■ TEXT
--------------------------------

# Speeding up fastai Tabular with NumPy

> Speeding up fastai tabular training by 40%

- toc: true
- badges: true
- comments: true
- image: images/chart-preview.png

---
This blog is also a Jupyter notebook available to run from the top down. There will be code snippets that you can then run in any Jupyter environment. This post was written using:

* `fastai2`: 0.0.16
* `fastcore`: 0.1.16

---

# What is this article?

In this article, we're going to dive deep into the `fastai` `DataLoader` and how to integrate it in with NumPy. The end result? Speeding up tabular training by 40% (to where almost half the time per epoch is just the time to train the model itself). 

## What is `fastai` Tabular? A TL;DR

When working with tabular data, `fastai` has introduced a powerful tool to help with prerocessing your data: `TabularPandas`. It's super helpful and useful as you can have everything in one place, encode and decode all of your tables at once, and the memory usage on top of your `Pandas` dataframe can be very minimal. Let's look at an example of it.

--------------------------------

■ RECORD EXTRACTS
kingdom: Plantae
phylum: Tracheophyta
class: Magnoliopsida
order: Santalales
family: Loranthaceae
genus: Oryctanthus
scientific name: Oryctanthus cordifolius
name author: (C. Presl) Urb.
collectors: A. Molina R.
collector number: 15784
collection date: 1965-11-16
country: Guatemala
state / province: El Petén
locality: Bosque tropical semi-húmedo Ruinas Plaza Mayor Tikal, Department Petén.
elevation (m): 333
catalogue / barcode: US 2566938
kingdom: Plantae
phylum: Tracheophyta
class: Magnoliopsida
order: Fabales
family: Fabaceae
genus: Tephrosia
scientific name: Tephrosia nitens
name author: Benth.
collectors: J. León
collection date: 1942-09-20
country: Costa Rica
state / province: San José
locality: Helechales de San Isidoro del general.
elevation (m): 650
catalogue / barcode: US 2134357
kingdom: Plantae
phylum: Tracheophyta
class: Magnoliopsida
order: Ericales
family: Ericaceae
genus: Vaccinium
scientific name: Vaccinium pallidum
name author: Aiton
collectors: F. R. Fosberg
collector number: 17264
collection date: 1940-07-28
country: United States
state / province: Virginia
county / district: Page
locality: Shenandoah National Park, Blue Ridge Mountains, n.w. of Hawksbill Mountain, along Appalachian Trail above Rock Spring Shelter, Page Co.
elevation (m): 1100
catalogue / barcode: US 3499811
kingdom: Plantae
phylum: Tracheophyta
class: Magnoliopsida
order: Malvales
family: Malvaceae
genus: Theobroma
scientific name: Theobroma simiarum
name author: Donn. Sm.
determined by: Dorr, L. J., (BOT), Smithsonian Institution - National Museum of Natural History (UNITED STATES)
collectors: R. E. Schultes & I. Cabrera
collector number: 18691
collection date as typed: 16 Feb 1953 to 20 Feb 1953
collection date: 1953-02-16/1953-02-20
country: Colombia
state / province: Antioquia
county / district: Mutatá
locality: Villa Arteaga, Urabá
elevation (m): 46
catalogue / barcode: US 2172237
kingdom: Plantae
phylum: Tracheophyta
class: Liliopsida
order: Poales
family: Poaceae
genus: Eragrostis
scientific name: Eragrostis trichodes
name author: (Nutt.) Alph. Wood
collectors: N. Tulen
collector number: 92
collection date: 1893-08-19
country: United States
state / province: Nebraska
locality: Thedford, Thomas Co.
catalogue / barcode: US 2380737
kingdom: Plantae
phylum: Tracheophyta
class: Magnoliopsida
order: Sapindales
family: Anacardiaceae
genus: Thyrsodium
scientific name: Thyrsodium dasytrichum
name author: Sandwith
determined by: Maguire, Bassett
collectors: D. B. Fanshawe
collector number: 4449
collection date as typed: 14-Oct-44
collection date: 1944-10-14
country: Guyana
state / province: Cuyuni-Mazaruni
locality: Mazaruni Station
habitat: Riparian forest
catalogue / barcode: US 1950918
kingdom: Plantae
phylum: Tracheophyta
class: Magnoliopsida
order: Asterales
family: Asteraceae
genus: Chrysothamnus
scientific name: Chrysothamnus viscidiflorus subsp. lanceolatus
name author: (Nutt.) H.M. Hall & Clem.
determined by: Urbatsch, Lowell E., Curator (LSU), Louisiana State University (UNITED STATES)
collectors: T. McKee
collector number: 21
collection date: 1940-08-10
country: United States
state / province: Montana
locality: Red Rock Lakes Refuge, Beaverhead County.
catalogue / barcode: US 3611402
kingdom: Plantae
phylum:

--------------------------------

■ WHAT YOU WILL DO
A. In the blog post on speeding up fastai tabular training, which version of `fastai2` was the post written with?
B. Continue the blog post on speeding up fastai tabular training, starting right after its final sentence.
The entries have no role in any task here.

■ RESPONSES TO THE EXERCISE
A. `fastai2` 0.0.16

B.
First let's import the tabular module:

In [None]:
from fastai2.tabular.all import *

For our particular tests today, we'll be using the `ADULT_SAMPLE` dataset, where we need to identify if a particular individual makes above or below $50,000. Let's grab the data:

In [None]:
path = untar_data(URLs.ADULT_SAMPLE)

And now we can open it in `Pandas`:

In [None]:
df = pd.read_csv(path/'adult.csv')

In [None]:
df.head()

Unnamed: 0,age,workclass,fnlwgt,education,education-num,marital-status,occupation,relationship,race,sex,capital-gain,capital-loss,hours-per-week,native-country,salary
0,49,Private,101320,Assoc-acdm,12.0,Married-civ-spouse,,Wife,White,Female,0,1902,40,United-States,>=50k
1,44,Private,236746,Masters,14.0,Divorced,Exec-managerial,Not-in-family,White,Male,10520,0,45,United-States,>=50k
2,38,Private,96185,HS-grad,,Divorced,,Unmarried,Black,Female,0,0,32,United-States,<50k
3,38,Self-emp-inc,112847,Prof-school,15.0,Married-civ-spouse,Prof-specialty,Husband,Asian-Pac-Islander,Male,0,0,40,United-States,>=50k
4,42,Self-emp-not-inc,82297,7th-8th,,Married-civ-spouse,Other-service,Wife,Black,Female,0,0,50,United-States,<50k


Now that we have our `DataFrame`, let's fit it into a `TabularPandas` object for preprocessing. To do so, we need to decalre the following:

* `procs` (pre-processing our data, such as normalization and converting categorical values to numbers)
* `cat_names` (categorical variables)
* `cont_names` (continuous variables)
* `y_names` (our y columns)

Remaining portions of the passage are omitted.